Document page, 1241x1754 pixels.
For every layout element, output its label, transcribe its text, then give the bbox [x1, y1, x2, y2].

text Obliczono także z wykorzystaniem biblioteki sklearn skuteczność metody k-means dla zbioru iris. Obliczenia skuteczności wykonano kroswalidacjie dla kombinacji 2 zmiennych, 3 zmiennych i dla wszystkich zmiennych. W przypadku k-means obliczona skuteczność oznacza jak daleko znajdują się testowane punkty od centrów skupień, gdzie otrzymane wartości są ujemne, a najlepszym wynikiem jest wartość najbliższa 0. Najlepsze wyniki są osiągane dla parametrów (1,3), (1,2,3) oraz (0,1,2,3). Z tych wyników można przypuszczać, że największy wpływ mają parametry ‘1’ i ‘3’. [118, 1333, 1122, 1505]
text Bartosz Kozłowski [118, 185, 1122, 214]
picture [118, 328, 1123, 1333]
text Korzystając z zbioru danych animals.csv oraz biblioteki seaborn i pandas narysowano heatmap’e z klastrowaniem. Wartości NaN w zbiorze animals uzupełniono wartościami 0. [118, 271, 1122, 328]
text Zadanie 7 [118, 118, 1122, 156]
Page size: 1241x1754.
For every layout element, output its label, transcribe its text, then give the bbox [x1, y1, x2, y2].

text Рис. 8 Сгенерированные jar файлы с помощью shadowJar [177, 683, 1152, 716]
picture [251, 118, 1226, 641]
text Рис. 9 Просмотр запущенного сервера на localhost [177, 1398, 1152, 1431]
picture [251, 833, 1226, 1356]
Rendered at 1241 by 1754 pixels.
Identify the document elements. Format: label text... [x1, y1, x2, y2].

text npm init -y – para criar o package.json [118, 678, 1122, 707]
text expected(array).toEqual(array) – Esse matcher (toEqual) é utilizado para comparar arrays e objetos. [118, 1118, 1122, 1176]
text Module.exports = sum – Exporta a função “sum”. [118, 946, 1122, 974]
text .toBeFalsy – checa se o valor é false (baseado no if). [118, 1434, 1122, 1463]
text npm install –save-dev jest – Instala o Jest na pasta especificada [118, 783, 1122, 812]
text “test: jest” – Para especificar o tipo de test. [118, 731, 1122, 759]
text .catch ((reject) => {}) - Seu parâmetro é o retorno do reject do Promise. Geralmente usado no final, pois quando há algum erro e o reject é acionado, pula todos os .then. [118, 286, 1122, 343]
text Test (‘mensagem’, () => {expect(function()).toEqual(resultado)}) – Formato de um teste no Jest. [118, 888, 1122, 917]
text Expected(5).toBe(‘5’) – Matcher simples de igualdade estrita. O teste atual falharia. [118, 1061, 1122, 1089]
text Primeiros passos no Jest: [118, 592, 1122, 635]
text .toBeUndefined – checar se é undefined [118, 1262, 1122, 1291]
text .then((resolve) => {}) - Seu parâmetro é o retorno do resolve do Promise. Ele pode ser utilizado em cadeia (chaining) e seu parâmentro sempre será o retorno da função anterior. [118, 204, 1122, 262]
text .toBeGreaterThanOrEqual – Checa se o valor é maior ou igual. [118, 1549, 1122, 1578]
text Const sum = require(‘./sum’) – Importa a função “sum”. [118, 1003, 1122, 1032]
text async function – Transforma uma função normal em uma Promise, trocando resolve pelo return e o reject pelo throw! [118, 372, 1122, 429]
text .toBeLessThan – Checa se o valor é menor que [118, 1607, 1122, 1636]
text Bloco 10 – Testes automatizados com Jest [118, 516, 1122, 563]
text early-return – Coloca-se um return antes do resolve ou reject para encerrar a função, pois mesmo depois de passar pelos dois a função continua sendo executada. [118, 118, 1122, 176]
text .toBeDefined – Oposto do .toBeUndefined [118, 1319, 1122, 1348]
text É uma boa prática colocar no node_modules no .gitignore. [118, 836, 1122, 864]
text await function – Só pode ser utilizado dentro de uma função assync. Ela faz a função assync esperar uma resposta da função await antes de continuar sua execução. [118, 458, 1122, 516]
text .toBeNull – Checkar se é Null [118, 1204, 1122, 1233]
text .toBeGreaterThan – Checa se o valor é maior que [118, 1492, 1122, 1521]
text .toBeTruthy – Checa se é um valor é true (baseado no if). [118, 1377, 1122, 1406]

REQUEST:
Rewrite all of the items above, replacing each "bbox" with "bounding box" and keeping everything else unchanged.

RESULT:
Document page, 1241x1754 pixels.
For every layout element, output its label, transcribe its text, then give the bounding box [x1, y1, x2, y2].

text Obliczono także z wykorzystaniem biblioteki sklearn skuteczność metody k-means dla zbioru iris. Obliczenia skuteczności wykonano kroswalidacjie dla kombinacji 2 zmiennych, 3 zmiennych i dla wszystkich zmiennych. W przypadku k-means obliczona skuteczność oznacza jak daleko znajdują się testowane punkty od centrów skupień, gdzie otrzymane wartości są ujemne, a najlepszym wynikiem jest wartość najbliższa 0. Najlepsze wyniki są osiągane dla parametrów (1,3), (1,2,3) oraz (0,1,2,3). Z tych wyników można przypuszczać, że największy wpływ mają parametry ‘1’ i ‘3’. [118, 1333, 1122, 1505]
text Bartosz Kozłowski [118, 185, 1122, 214]
picture [118, 328, 1123, 1333]
text Korzystając z zbioru danych animals.csv oraz biblioteki seaborn i pandas narysowano heatmap’e z klastrowaniem. Wartości NaN w zbiorze animals uzupełniono wartościami 0. [118, 271, 1122, 328]
text Zadanie 7 [118, 118, 1122, 156]
Page size: 1241x1754.
For every layout element, output its label, transcribe its text, then give the bounding box [x1, y1, x2, y2].

text Рис. 8 Сгенерированные jar файлы с помощью shadowJar [177, 683, 1152, 716]
picture [251, 118, 1226, 641]
text Рис. 9 Просмотр запущенного сервера на localhost [177, 1398, 1152, 1431]
picture [251, 833, 1226, 1356]
Rendered at 1241 by 1754 pixels.
Identify the document elements. Format: label text... [x1, y1, x2, y2].

text npm init -y – para criar o package.json [118, 678, 1122, 707]
text expected(array).toEqual(array) – Esse matcher (toEqual) é utilizado para comparar arrays e objetos. [118, 1118, 1122, 1176]
text Module.exports = sum – Exporta a função “sum”. [118, 946, 1122, 974]
text .toBeFalsy – checa se o valor é false (baseado no if). [118, 1434, 1122, 1463]
text npm install –save-dev jest – Instala o Jest na pasta especificada [118, 783, 1122, 812]
text “test: jest” – Para especificar o tipo de test. [118, 731, 1122, 759]
text .catch ((reject) => {}) - Seu parâmetro é o retorno do reject do Promise. Geralmente usado no final, pois quando há algum erro e o reject é acionado, pula todos os .then. [118, 286, 1122, 343]
text Test (‘mensagem’, () => {expect(function()).toEqual(resultado)}) – Formato de um teste no Jest. [118, 888, 1122, 917]
text Expected(5).toBe(‘5’) – Matcher simples de igualdade estrita. O teste atual falharia. [118, 1061, 1122, 1089]
text Primeiros passos no Jest: [118, 592, 1122, 635]
text .toBeUndefined – checar se é undefined [118, 1262, 1122, 1291]
text .then((resolve) => {}) - Seu parâmetro é o retorno do resolve do Promise. Ele pode ser utilizado em cadeia (chaining) e seu parâmentro sempre será o retorno da função anterior. [118, 204, 1122, 262]
text .toBeGreaterThanOrEqual – Checa se o valor é maior ou igual. [118, 1549, 1122, 1578]
text Const sum = require(‘./sum’) – Importa a função “sum”. [118, 1003, 1122, 1032]
text async function – Transforma uma função normal em uma Promise, trocando resolve pelo return e o reject pelo throw! [118, 372, 1122, 429]
text .toBeLessThan – Checa se o valor é menor que [118, 1607, 1122, 1636]
text Bloco 10 – Testes automatizados com Jest [118, 516, 1122, 563]
text early-return – Coloca-se um return antes do resolve ou reject para encerrar a função, pois mesmo depois de passar pelos dois a função continua sendo executada. [118, 118, 1122, 176]
text .toBeDefined – Oposto do .toBeUndefined [118, 1319, 1122, 1348]
text É uma boa prática colocar no node_modules no .gitignore. [118, 836, 1122, 864]
text await function – Só pode ser utilizado dentro de uma função assync. Ela faz a função assync esperar uma resposta da função await antes de continuar sua execução. [118, 458, 1122, 516]
text .toBeNull – Checkar se é Null [118, 1204, 1122, 1233]
text .toBeGreaterThan – Checa se o valor é maior que [118, 1492, 1122, 1521]
text .toBeTruthy – Checa se é um valor é true (baseado no if). [118, 1377, 1122, 1406]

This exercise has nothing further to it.